The problem is that most people imagine that you need to learn a programming language to start scraping – but that’s not true. It can help – especially if the problem is complicated. But for simple scrapers, something as easy as Google Docs will work just fine.
I tried an experiment with this recently at the News:Rewired conference. With just 20 minutes to introduce a room full of journalists to the complexities of scraping, and get them producing instant results, I used some simple Google Docs functions. Incredibly, it worked: by the end The Independent’s Jack Riley was already scraping headlines (the same process is outlined in the sample chapter from Scraping for Journalists).
And Google Docs isn’t the only tool. Outwit Hub is a must-have Firefox plugin which can scrape through thousands of pages of tables, and even Google Refine can grab webpages too. Database scraping tool Needlebase was recently bought by Google, too, while Datatracker is set to launch in an attempt to grab its former users. Here are some more.
What’s great about these simple techniques, however, is that they can also introduce you to concepts which come into play with faster and more powerfulscraping tools like Scraperwiki. Once you’ve become comfortable with Google spreadsheet functions (if you’ve ever used =SUM in a spreadsheet, you’ve used a function) then you can start to understand how functions work in a programming language like Python. Once you’ve identified the structure of some data on a page so that Outwit Hub could scrape it, you can start to understand how to do the same in Scraperwiki. Once you’ve adapted someone else’s Google Docs spreadsheet formula, then you can adapt someone else’s scraper.
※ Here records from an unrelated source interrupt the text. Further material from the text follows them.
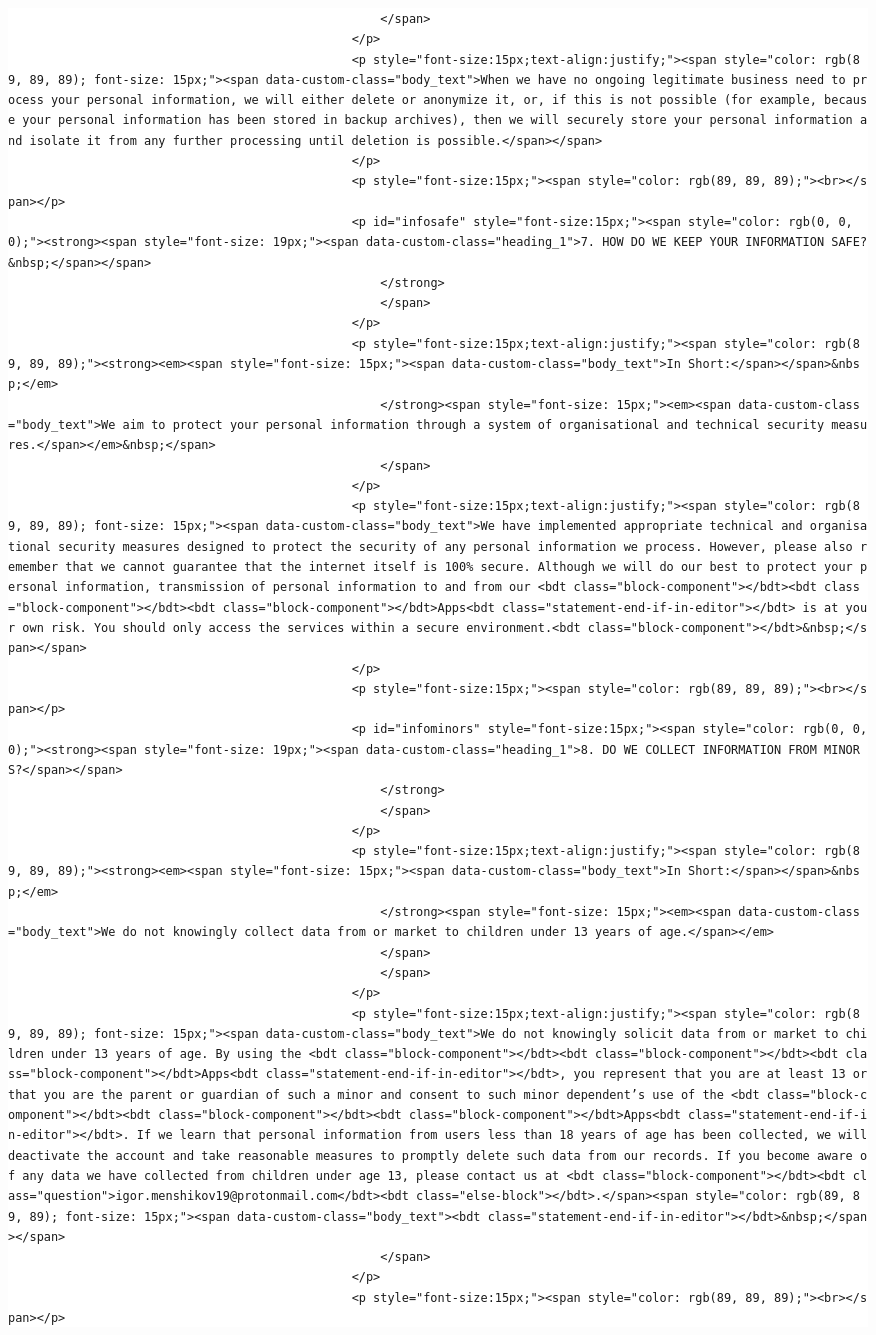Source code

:                                                         </span>
                                                    </p>
                                                    <p style="font-size:15px;text-align:justify;"><span style="color: rgb(89, 89, 89); font-size: 15px;"><span data-custom-class="body_text">When we have no ongoing legitimate business need to process your personal information, we will either delete or anonymize it, or, if this is not possible (for example, because your personal information has been stored in backup archives), then we will securely store your personal information and isolate it from any further processing until deletion is possible.</span></span>
                                                    </p>
                                                    <p style="font-size:15px;"><span style="color: rgb(89, 89, 89);"><br></span></p>
                                                    <p id="infosafe" style="font-size:15px;"><span style="color: rgb(0, 0, 0);"><strong><span style="font-size: 19px;"><span data-custom-class="heading_1">7. HOW DO WE KEEP YOUR INFORMATION SAFE?&nbsp;</span></span>
                                                        </strong>
                                                        </span>
                                                    </p>
                                                    <p style="font-size:15px;text-align:justify;"><span style="color: rgb(89, 89, 89);"><strong><em><span style="font-size: 15px;"><span data-custom-class="body_text">In Short:</span></span>&nbsp;</em>
                                                        </strong><span style="font-size: 15px;"><em><span data-custom-class="body_text">We aim to protect your personal information through a system of organisational and technical security measures.</span></em>&nbsp;</span>
                                                        </span>
                                                    </p>
                                                    <p style="font-size:15px;text-align:justify;"><span style="color: rgb(89, 89, 89); font-size: 15px;"><span data-custom-class="body_text">We have implemented appropriate technical and organisational security measures designed to protect the security of any personal information we process. However, please also remember that we cannot guarantee that the internet itself is 100% secure. Although we will do our best to protect your personal information, transmission of personal information to and from our <bdt class="block-component"></bdt><bdt class="block-component"></bdt><bdt class="block-component"></bdt>Apps<bdt class="statement-end-if-in-editor"></bdt> is at your own risk. You should only access the services within a secure environment.<bdt class="block-component"></bdt>&nbsp;</span></span>
                                                    </p>
                                                    <p style="font-size:15px;"><span style="color: rgb(89, 89, 89);"><br></span></p>
                                                    <p id="infominors" style="font-size:15px;"><span style="color: rgb(0, 0, 0);"><strong><span style="font-size: 19px;"><span data-custom-class="heading_1">8. DO WE COLLECT INFORMATION FROM MINORS?</span></span>
                                                        </strong>
                                                        </span>
                                                    </p>
                                                    <p style="font-size:15px;text-align:justify;"><span style="color: rgb(89, 89, 89);"><strong><em><span style="font-size: 15px;"><span data-custom-class="body_text">In Short:</span></span>&nbsp;</em>
                                                        </strong><span style="font-size: 15px;"><em><span data-custom-class="body_text">We do not knowingly collect data from or market to children under 13 years of age.</span></em>
                                                        </span>
                                                        </span>
                                                    </p>
                                                    <p style="font-size:15px;text-align:justify;"><span style="color: rgb(89, 89, 89); font-size: 15px;"><span data-custom-class="body_text">We do not knowingly solicit data from or market to children under 13 years of age. By using the <bdt class="block-component"></bdt><bdt class="block-component"></bdt><bdt class="block-component"></bdt>Apps<bdt class="statement-end-if-in-editor"></bdt>, you represent that you are at least 13 or that you are the parent or guardian of such a minor and consent to such minor dependent’s use of the <bdt class="block-component"></bdt><bdt class="block-component"></bdt><bdt class="block-component"></bdt>Apps<bdt class="statement-end-if-in-editor"></bdt>. If we learn that personal information from users less than 18 years of age has been collected, we will deactivate the account and take reasonable measures to promptly delete such data from our records. If you become aware of any data we have collected from children under age 13, please contact us at <bdt class="block-component"></bdt><bdt class="question">igor.menshikov19@protonmail.com</bdt><bdt class="else-block"></bdt>.</span><span style="color: rgb(89, 89, 89); font-size: 15px;"><span data-custom-class="body_text"><bdt class="statement-end-if-in-editor"></bdt>&nbsp;</span></span>
                                                        </span>
                                                    </p>
                                                    <p style="font-size:15px;"><span style="color: rgb(89, 89, 89);"><br></span></p>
I’m saying all this because I wrote a book about it. But, honestly, I wrote a book about this so that I could say it: if you’ve ever struggled with scraping or programming, and given up on it because you didn’t get results quickly enough, try again. Scraping is faster than FOI, can provide more detailed and structured results than a PR request – and allows you to grab data that organisations would rather you didn’t have. If information is a journalist’s lifeblood, then scraping is becoming an increasingly key tool to get the answers that a journalist needs, not just the story that someone else wants to tell.